On August 28, 2023 4:56:00 PM PDT, Linus Torvalds <[email protected]> wrote:
>On Mon, 28 Aug 2023 at 11:21, Kees Cook <[email protected]> wrote:
>>
>> Please pull these pstore updates for v6.6-rc1. This contains a fair bit
>> of code _removal_ which is always nice.
>
>Hmm. The diffstat certainly looks good, but the end result isn't great..
>
>I now get 124 lines of
>
> pstore: zlib_inflate() failed, ret = -5!
>
>in my bootup dmesg.
>
>Considering that there's no reason for pstore to even be active on
>this machine, I think it's because pstore now goes and tries to
>uncompress something entirely invalid.
>
>The message itself does not seem to be new, but with the switch from
>the crypto code, it apparently used to be
>
> crypto_comp_decompress failed, ret = %d!
>
>but the key word here is *apparently*. I never got that message
>before. So something else has changed, and I'm thinking that the old
>code probably didn't even try to decompress the bogus data it found?
>
>I dunno. But 124 lines of insane garbage in the kernel messages is not
>a good thing.

Oh dear! That's obviously unexpected. I have so many questions. :P

- does this happen at every boot? (I assume yes.)
- what CONFIG are you built with?
- what was the prior CONFIG?
- what backend is in use? (Or better yet, what does "dmesg | grep pstore" report?)
- are you using systemd?

Decompression is only attempted if it's a valid record. If the records aren't being removed after boot (i.e. unlinked from /sys/fs/pstore) they won't get cleared. Normally systemd-pstore moves everything to /var/lib/systemd/pstore. But that must not be happening since you keep seeing the warnings.

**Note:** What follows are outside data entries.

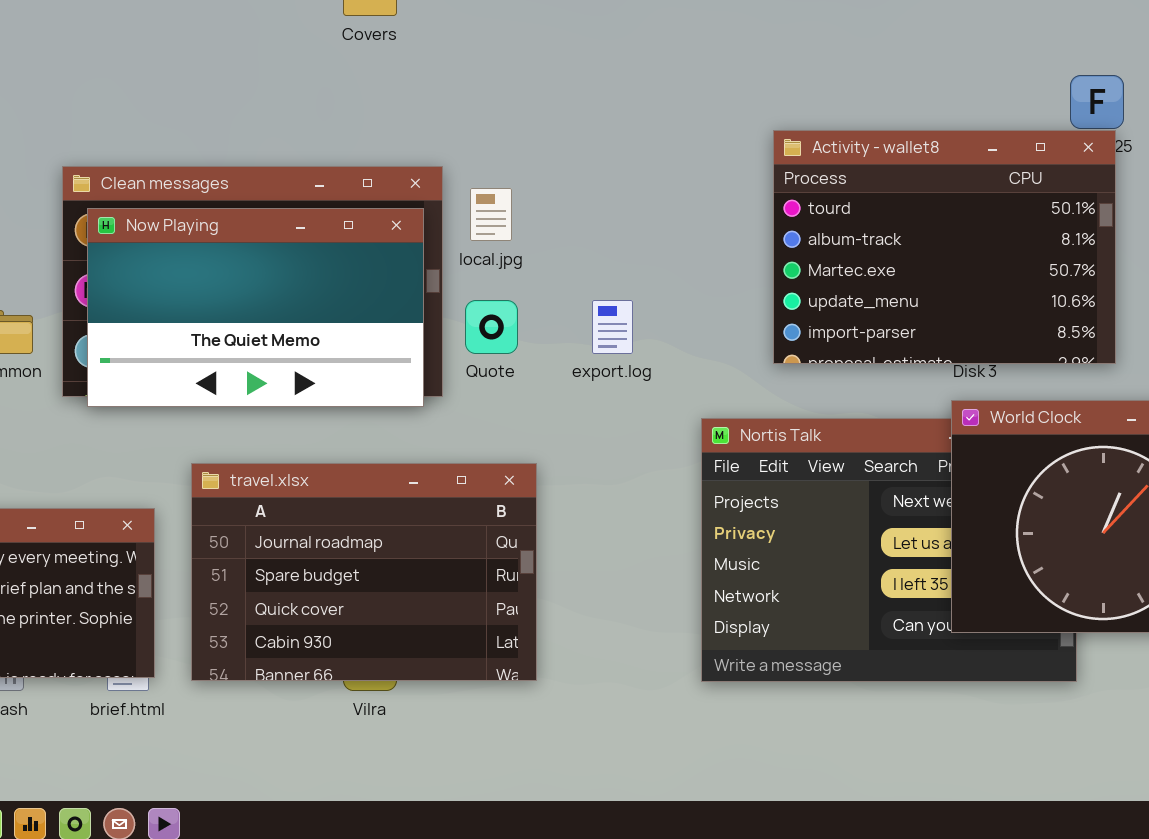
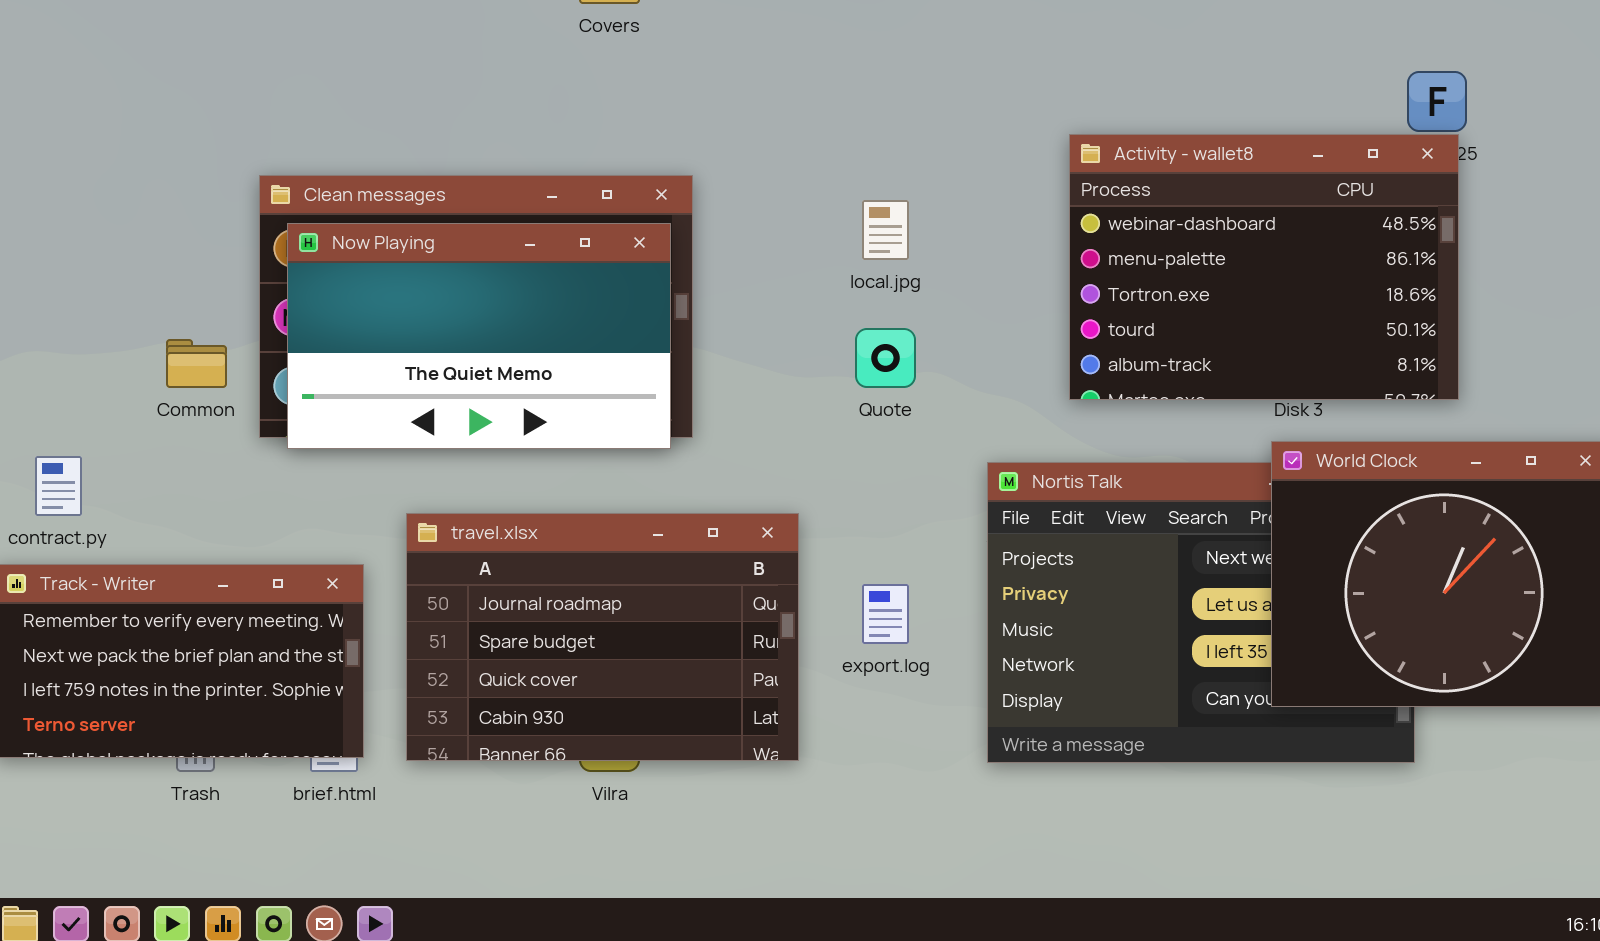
Activity - wallet8: [773,130,1116,364] -> [1069,134,1459,400], scrolled up 3 rows
local.jpg: [470,188,512,241] -> [862,200,909,260], moved
Quote: [465,300,518,354] -> [855,328,916,388], moved
export.log: [592,300,633,354] -> [862,584,909,644], moved

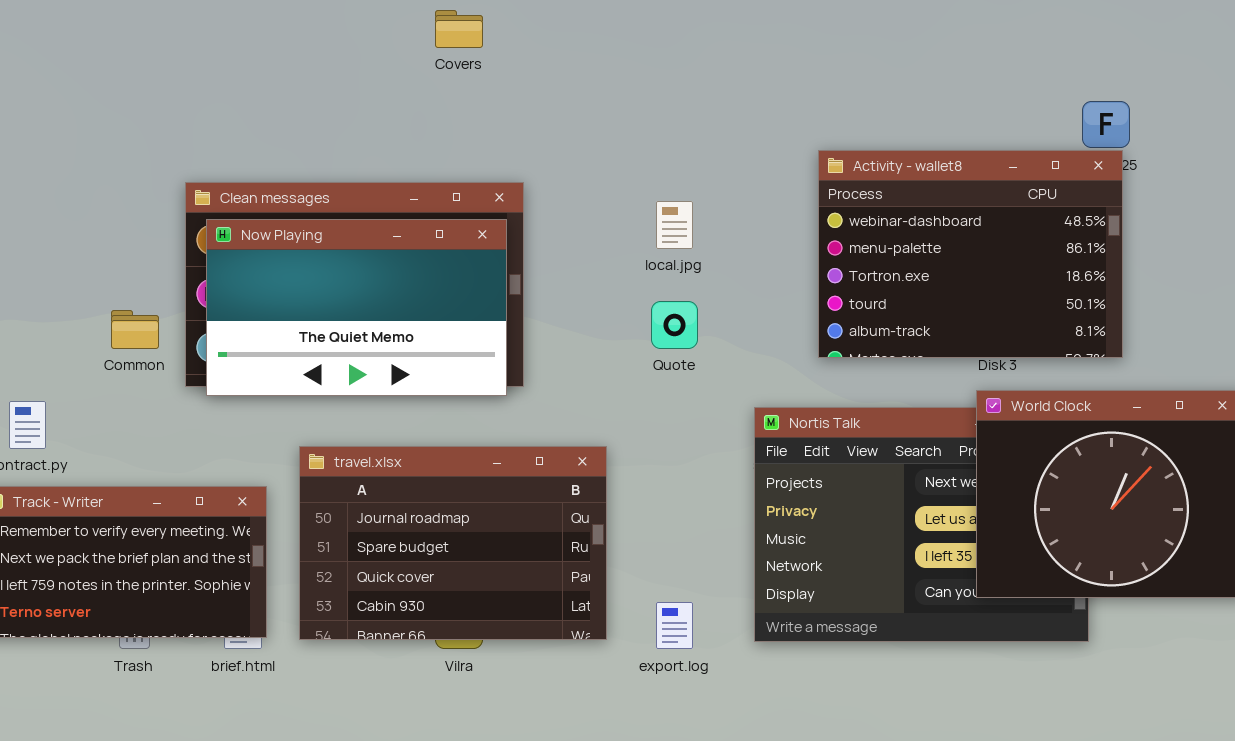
export.log: [862,584,909,644] -> [656,602,693,649], moved

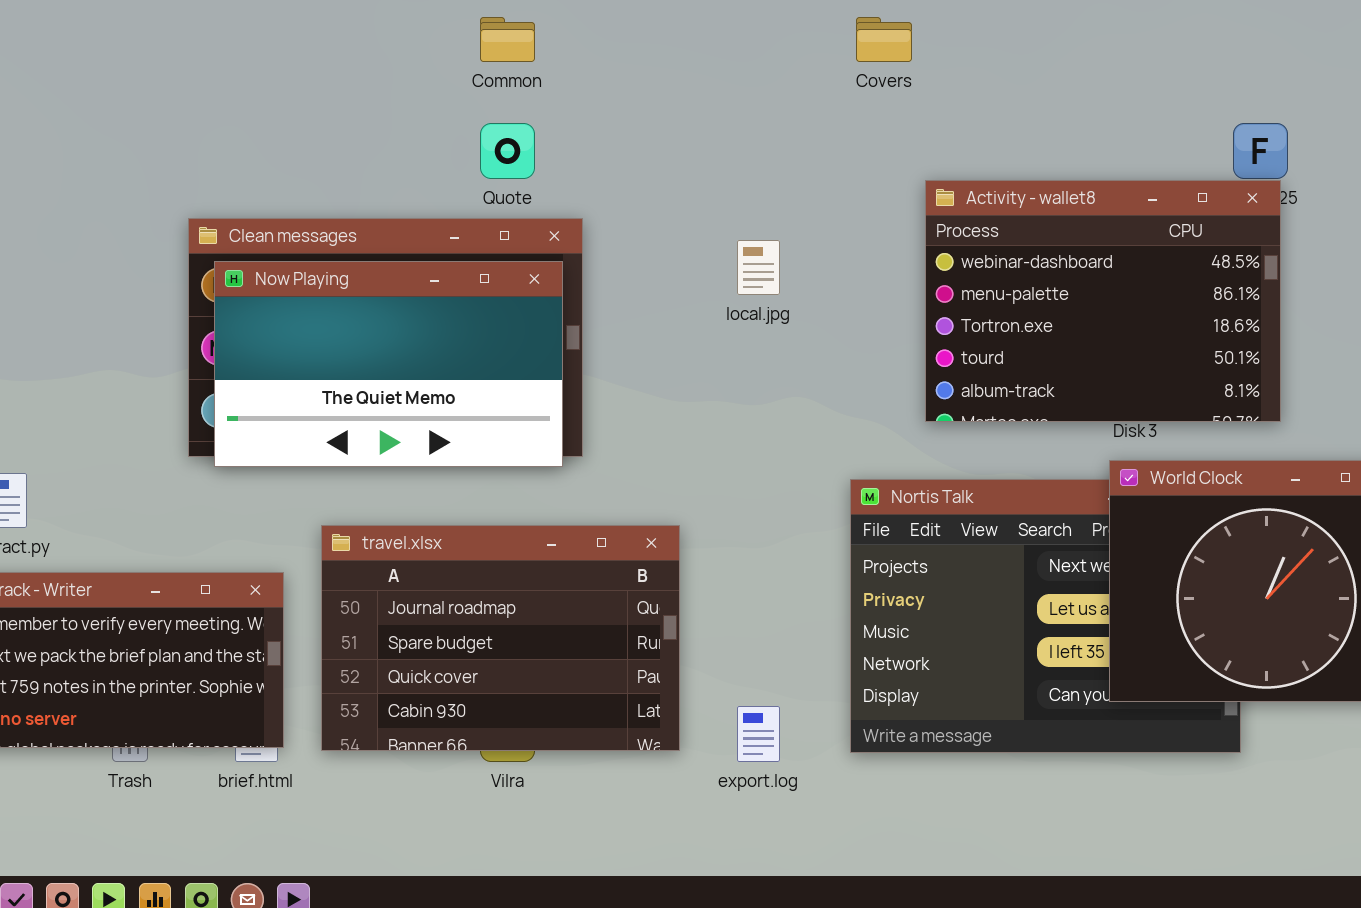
Covers: [435,10,483,48] -> [856,17,912,62], moved
Quote: [651,301,698,349] -> [480,123,535,179], moved
Common: [111,310,159,349] -> [480,17,535,62], moved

That you have 124 of these makes me think you've got the EFI backend (CONFIG_EFI_VARS_PSTORE) built and it's default enabled (CONFIG_EFI_VARS_PSTORE_DEFAULT_DISABLE=n). The latter config was created to keep the EFI backend from filling the EFI variable space. I think distros started setting it to "n" once systemd-pstore was added, which keeps the EFI variables from piling up...

So, I assume either systemd-pstore isn't running for you or something has gone sideways with it. And since I did testing of "changed compression type" without systemd-pstore, I bet systemd-pstore ignores the failed records...
https://github.com/systemd/systemd/blob/599a3124849819ba5af0a71b7572e87256814881/src/pstore/pstore.c#L225
Yup. Ugh. (Though I still find it odd that you have 124 records...)

Let me think about the best way to deal with this. I expect I'll have pstore wipe the failed records as it is expressly not expected to work across differing configs/kernel versions. And permanently spewing errors is not ok.

In the meantime, you can make the warnings go away with:

rm /sys/fs/pstore/*enc.z


--
Kees Cook